Ready for being stripped down to the bare wood.
I actually really like an original cabinet with reasonable patina. But this is just hacked up and gross. Time to fix it.
Every time I do a cabinet I find some weird flaw, here a whole chunk of ply was just detached.
On all corners of the head and cabinet I countersink Kreg screws, they grab really well. I then trickle fiberglass resin into each one. I finish with body filler but I only want a skim coat of filler at the end. This cabinet and head had solid corner joints I did not have to fix them, just reinforce them.
I don't know what happened here, it looks like a beaver gnawed at the corner. Made a dam from a gloss faced piece of cardboard (Cheerios I think), then pour the resin in. A couple of raised screw heads are embedded in there to provide a strong grip. Being the front you obviously want this to look good. This is the third cabinet I have done and the wood quality is always crap.

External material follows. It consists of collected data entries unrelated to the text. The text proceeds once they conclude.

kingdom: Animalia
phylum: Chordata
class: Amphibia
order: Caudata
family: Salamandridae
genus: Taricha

I spent quite a bit effort removing the waviness, it turned out well but not perfect.
It looks like a random collection of materials. The lightest colour streaks are actually factory filler. It seems an awful lot like plaster. If it was at all loose I chewed it out and replaced it.
Honestly this is where the most time is spent. Many touch ups of filler. Glazing putty only for the smallest of flaws and never to repair a corner, only to smooth it. Even the tiniest wrinkle at a corner was fixed with resin, then filler if there were any voids.
I know this is a common issue but as the first time I had to deal with it. I cut new edges and glued them in down both sides.